5.  large one colored
JW's sketch (referred to later in the letter as ' the small Gold Girl') was intended to form the basis for an enlarged cartoon, which would in its turn be transferred to canvas. The sole surviving enlarged cartoon by JW, Venus (M.357), dated 1869, is in black and white. No large coloured cartoon or painting has survived.

6.  darkness
Some personal loss appears to have happened to JW, family or close friends early in 1873.

7.  Huth
Louis Huth (1821-1905), collector [more].

8.  wife
Helen Rose Huth (1837-1924), née Ogilvy, wife of the collector Louis Huth [more]. Arrangement in Black, No. 2: Portrait of Mrs Louis Huth (YMSM 125) was eventually exhibited at Mr Whistler's Exhibition, Flemish Gallery, Pall Mall, London, 1874.

9.  his two pictures
Huth owned Symphony in White, No. 3 (YMSM 61). It is not known exactly when he actually received it, but it was certainly exhibited at the 6th Exhibition, Society of French Artists, London, 1873. In 31 January 1873 JW offered Huth Venus Rising from the Sea (YMSM 93), and, on 1 February, Variations in Pink and Grey: Chelsea (YMSM 105). Huth bought the latter and it was then exhibited at the 7th Winter Exhibition of Cabinet Pictures in Oil, Dudley Gallery, London, 1873 (see #02242).

10.  Academy pictures
Arrangement in Grey and Black: Portrait of the Painter's Mother (YMSM 101) had been nearly rejected but eventually hung at the 104th Exhibition of the Royal Academy of Arts, Royal Academy, London, 1872. It has generally been considered that this experience made JW reluctant to exhibit at the Royal Academy. This letter shows that he intended to exhibit in 1873, although in the event, he never exhibited paintings there again.

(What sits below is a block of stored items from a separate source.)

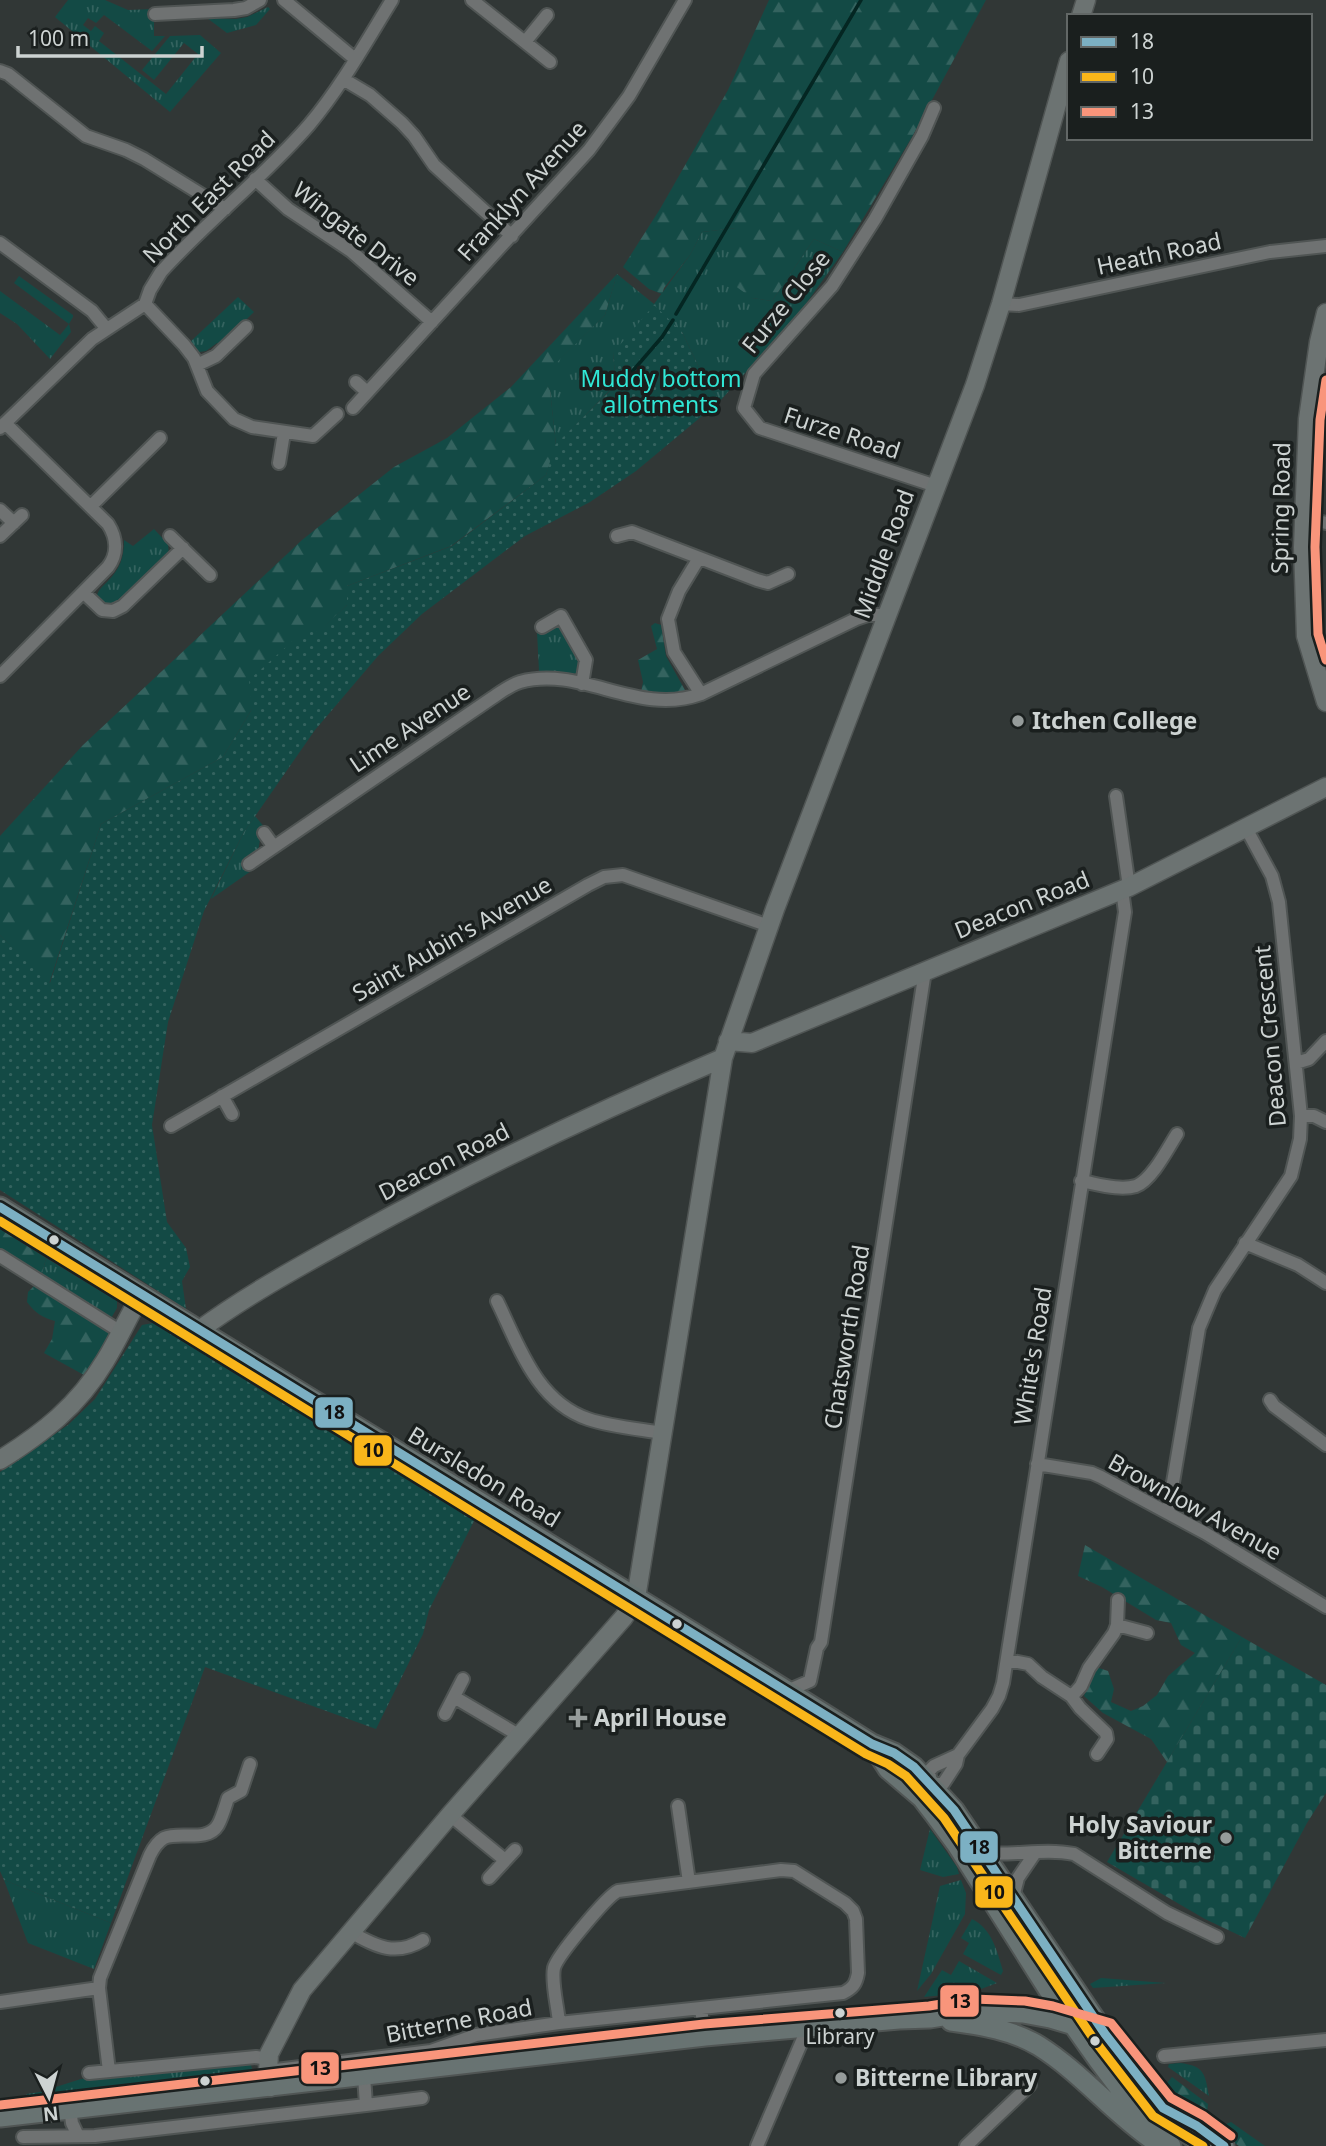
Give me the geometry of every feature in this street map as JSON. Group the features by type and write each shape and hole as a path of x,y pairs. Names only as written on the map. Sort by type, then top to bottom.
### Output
{"main road":[{"name":"Bursledon Road","path":"0,1207 872,1744 894,1753 906,1761 927,1791"},
{"path":"927,1791 954,1810 1105,2034 1163,2108 1203,2146"},
{"path":"927,1791 957,1845 1048,1989 1130,2102 1171,2146"},
{"path":"1023,2013 1035,2006 1048,1989"},
{"path":"0,2117 70,2109 269,2072 364,2076 705,2036 930,2018 973,2011 1023,2013 1105,2034"},
{"path":"930,2018 998,2029 1037,2045 1081,2078 1130,2124 1163,2146"},
{"path":"1163,2108 1197,2126 1224,2146"}],"street":[{"path":"155,14 234,10 246,8 260,0"},
{"path":"284,0 355,59"},
{"name":"North East Road","path":"145,304 160,272 307,126 343,79 392,0"},
{"path":"472,0 550,62"},
{"name":"Franklyn Avenue","path":"353,408 583,157 629,96 685,0"},
{"path":"525,42 547,15"},
{"name":"Middle Road","path":"636,1598 726,1049 769,926 975,385 1001,304 1067,68"},
{"path":"0,71 86,136 144,159 225,209"},
{"path":"343,79 370,95 402,123 434,165 512,236"},
{"name":"Furze Close","path":"744,408 754,374 832,286 875,219 922,136 934,108"},
{"name":"Wingate Drive","path":"255,179 299,217 352,252 432,322"},
{"path":"0,243 92,311 106,328"},
{"name":"Heath Road","path":"1001,304 1019,305 1270,252 1326,246"},
{"path":"0,676 108,568 115,552 112,529 91,506 3,425 106,328 145,304 184,345 197,365 207,391 234,419 252,427 313,436 337,414"},
{"name":"Spring Road","path":"1326,313 1318,342 1308,419 1304,519 1306,636 1326,702"},
{"path":"197,365 216,356 246,327"},
{"path":"356,382 368,392"},
{"name":"Furze Road","path":"744,408 760,428 936,486"},
{"path":"279,463 284,433"},
{"path":"91,506 160,438"},
{"path":"0,510 18,519 0,536"},
{"path":"1304,519 1326,523"},
{"path":"617,536 632,532 763,582 768,583 788,574"},
{"path":"170,536 211,575"},
{"path":"84,593 102,610 117,610 183,548"},
{"path":"699,558 679,591 668,619 674,652 701,694"},
{"name":"Lime Avenue","path":"249,864 506,688 519,682 565,680 654,701 678,701 701,694 856,619 868,615 888,615"},
{"path":"542,627 561,616 586,660 582,684"},
{"name":"Deacon Road","path":"198,1331 317,1257 426,1197 726,1049 752,1043 1125,889 1326,787"},
{"name":"White's Road","path":"927,1791 947,1780 958,1755 999,1696 1006,1660 1125,912 1116,796"},
{"name":"Deacon Crescent","path":"1168,1512 1199,1328 1215,1290 1291,1176 1300,1139 1301,1116 1296,1063 1276,887 1246,828"},
{"path":"264,833 274,847"},
{"name":"Saint Aubin's Avenue","path":"171,1126 604,877 623,875 769,926"},
{"name":"Chatsworth Road","path":"787,1690 810,1682 817,1648 821,1642 925,971"},
{"path":"1296,1063 1309,1059 1326,1041"},
{"path":"222,1096 232,1114"},
{"path":"1301,1116 1314,1116 1326,1122"},
{"path":"1081,1181 1119,1187 1135,1186 1149,1176 1177,1134"},
{"path":"1245,1242 1298,1265 1326,1283"},
{"path":"0,1256 121,1332"},
{"path":"0,1460 36,1437 72,1404 104,1363 141,1295"},
{"path":"497,1301 534,1375 555,1400 586,1418 663,1433"},
{"path":"1270,1400 1274,1406 1326,1445"},
{"name":"Brownlow Avenue","path":"1037,1464 1092,1473 1168,1512 1326,1607"},
{"path":"269,2072 280,2031 302,1990 450,1815 624,1617 636,1598"},
{"path":"1072,1696 1115,1633 1118,1600"},
{"path":"1117,1625 1147,1633"},
{"path":"1006,1660 1028,1664 1042,1678 1072,1696 1080,1708 1106,1733 1107,1739 1097,1754"},
{"path":"445,1714 463,1679"},
{"path":"454,1697 520,1736"},
{"path":"927,1791 929,1771 958,1755"},
{"path":"109,2070 100,1978 149,1855 157,1843 166,1837 211,1833 217,1827 228,1798 241,1791 250,1765"},
{"path":"559,2023 554,1969 556,1961 606,1898 620,1890 690,1882 678,1806"},
{"path":"450,1815 505,1860"},
{"path":"489,1878 515,1850"},
{"path":"983,1853 1003,1855 1058,1851 1074,1854 1167,1913 1217,1937"},
{"path":"1013,1897 1018,1878 1035,1853"},
{"name":"Bitterne Road","path":"89,2073 256,2057 269,2072 431,2051 476,2035 559,2023 843,1993 851,1989 856,1982 856,1919 845,1903 790,1870 690,1882"},
{"path":"350,1932 385,1948 405,1948 423,1940"},
{"path":"0,2002 99,1988"},
{"path":"701,2009 705,2036"},
{"path":"757,2146 808,2027"},
{"path":"1164,2056 1326,2040"},
{"path":"364,2076 366,2105"},
{"path":"966,2146 1030,2085"},
{"path":"23,2137 78,2136 97,2141 422,2098"},
{"path":"70,2109 78,2136"}],"green space":[{"path":"68,0 105,0 128,10 154,9 154,36 165,36 152,51 104,15 96,23 88,18 83,25 91,31 95,26 104,33 99,41 166,94 198,54 184,43 154,80 142,70 170,36 200,35 221,53 170,112 55,17"},
{"path":"769,0 986,0 912,137 843,252 814,239 772,301 752,298 731,283 736,228 702,232 690,255 662,294 649,289 623,267 660,209 728,90"},
{"path":"268,7 270,9 256,25 227,33 207,18 236,19"},
{"path":"736,228 752,298 772,301 814,239 843,252 800,312 720,401 706,382 682,332 613,353 616,384 556,445 550,390 542,376 605,315 617,274 654,304 690,255 702,232"},
{"path":"617,274 605,315 543,376 550,390 556,445 546,475 451,546 347,586 347,605 318,633 252,709 223,757 101,824 49,984 0,935 0,836 83,745 302,540 394,467 447,438 511,387"},
{"path":"19,276 73,315 69,324 14,283"},
{"path":"0,291 60,335 69,324 71,332 50,359 17,324 0,313"},
{"path":"238,297 254,312 220,345 217,343 206,351 199,352 190,342"},
{"name":"Muddy bottom allotments","path":"654,305 682,332 706,382 720,401 636,471 590,502 525,536 422,614 378,656 315,730 244,832 204,911 168,1022 152,1125 167,1222 186,1248 190,1267 182,1281 186,1309 0,1190 0,935 50,983 101,824 223,757 252,709 249,680 305,630 318,632 347,605 347,586 452,546 546,475 555,445 616,385 613,353"},
{"path":"154,529 168,544 169,555 129,594 120,600 102,604 97,596 118,568 124,540 133,546"},
{"path":"655,623 661,625 666,656 686,692 664,695 641,692 643,682 638,660 657,649 651,626"},
{"path":"552,626 563,628 581,659 580,670 575,674 539,671 537,632"},
{"path":"255,816 266,829 257,835 260,840 258,851 244,862 251,871 211,899 244,832"},
{"path":"0,1229 46,1258 41,1278 0,1252"},
{"path":"46,1258 117,1301 117,1308 110,1320 41,1278"},
{"path":"34,1286 111,1332 84,1375 44,1353 52,1339 55,1321 40,1315 27,1302 28,1292"},
{"path":"153,1323 475,1519 429,1610 423,1634 376,1729 205,1667 111,1923 4,1880 0,1871 0,1472 68,1425 95,1399 142,1325"},
{"path":"1085,1545 1242,1637 1167,1762 1151,1739 1103,1713 1084,1696 1096,1667 1108,1671 1114,1689 1111,1702 1131,1711 1157,1695 1168,1676 1195,1653 1181,1645 1171,1623 1156,1620 1102,1587 1078,1576"},
{"path":"1242,1637 1326,1685 1326,1793 1245,1938 1205,1919 1107,1862"},
{"path":"930,1829 957,1867 959,1874 943,1877 920,1870"},
{"path":"4,1880 111,1923 94,1969 28,1943"},
{"path":"961,1880 966,1893 965,1914 931,1974 917,1991 940,1886"},
{"path":"972,1919 979,1923 993,1941 1003,1971 1001,1975 963,1954 969,1943 961,1938"},
{"path":"959,1961 997,1983 973,1992 924,1997 942,1970 951,1975"},
{"path":"1101,1978 1166,1983 1093,1988 1090,1984"},
{"path":"240,2062 243,2065 251,2065 252,2069 247,2077 241,2080 20,2105 27,2094 81,2079"},
{"path":"1169,2064 1195,2066 1202,2072 1209,2096 1168,2067"},
{"path":"1172,2077 1208,2104 1206,2122 1165,2085"},
{"path":"1231,2122 1265,2146 1239,2146 1214,2129"}],"waterway":[{"path":"676,314 861,0"},
{"path":"624,381 673,320"}],"transit line":[{"name":"13","path":"1326,380 1320,420 1315,547 1318,634 1326,660"},
{"name":"18","path":"0,1207 872,1744 894,1753 914,1767 954,1810 1105,2034 1163,2108 1197,2126 1224,2146"},
{"name":"10","path":"0,1221 866,1754 906,1776 944,1818 1095,2041 1153,2116 1203,2146"},
{"name":"13","path":"0,2105 704,2024 929,2006 973,1999 1025,2001 1111,2023 1171,2098 1204,2116 1231,2136"}],"place":[{"name":"Itchen College","path":"1018,721"},
{"name":"April House","path":"578,1718"},
{"name":"Holy Saviour Bitterne","path":"1226,1838"},
{"name":"Library","path":"840,2013"},
{"name":"Bitterne Library","path":"841,2078"}]}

11.  Japanese painter of the Sun
In several drawings, such as r.: A Japanese Woman; v.: Girl with parasol (M.458), and A Chinese lady with a parasol (M.459), the model held a parasol, which may be a symbol of the sun. In Japanese lady decorating a fan (M.460) she held a half-opened fan, which could serve as a similar symbol. A painting showing a similar subject, of a woman with a parasol, was included in the [Exhibition], Mr White's North British Galleries, Glasgow, 1879, as Harmony in Blue and Gold (YMSM 197). However, it has now disappeared and it is not known if it was intended for Cole.

12.  Abe Lincoln
Abraham Lincoln (1809-1865), 16th U. S. President [more].

13.  photographed
The section: 'photographed i. e. ... it will be', was omitted by Grasberger and has been transcribed from the typescript in PWC. The sole surviving enlarged cartoon by JW is Venus (M.357), which was dated '1869', was also photographed. This does not prove that Venus (M.357) was the cartoon under discussion in 1873. The actual cartoon has not survived nor have any larger scale paintings been identified. JW returned to the subject in the 1890s, when all hope of satisfying the Trustees of the Museum had ended, with several elaborate drawings, such as Design for a Mosaic (M.1226) and The Japanese Dress (M.1227). The gorgeous colour of these pastels may indicate what he had hoped to achieve for Cole.

14.  father
Sir Henry ('King') Cole (1808-1882), civil servant and museum director [more].

15.  three Girls
The White Symphony: Three Girls (YMSM 87) was first exhibited at Mr Whistler's Exhibition, Flemish Gallery, Pall Mall, London, 1874. It was a sketch for The Three Girls (YMSM 88), which was commissioned by F. R. Leyland, but never completed. The transcript of this letter in GUL reads: '"Symphony in White and Red - full palette"!'

16.  Mitford
Algernon Bertram Freeman-Mitford (1837-1916), Lord Redesdale (1886), diplomat, Secretary of the Office of Works, and collector [more].

17.  Redgrave
Richard Redgrave (1804-1888), genre painter, water-colourist and etcher [more]. He was, with Alan's father, Sir Henry Cole, one of the founders of the South Kensington Museums.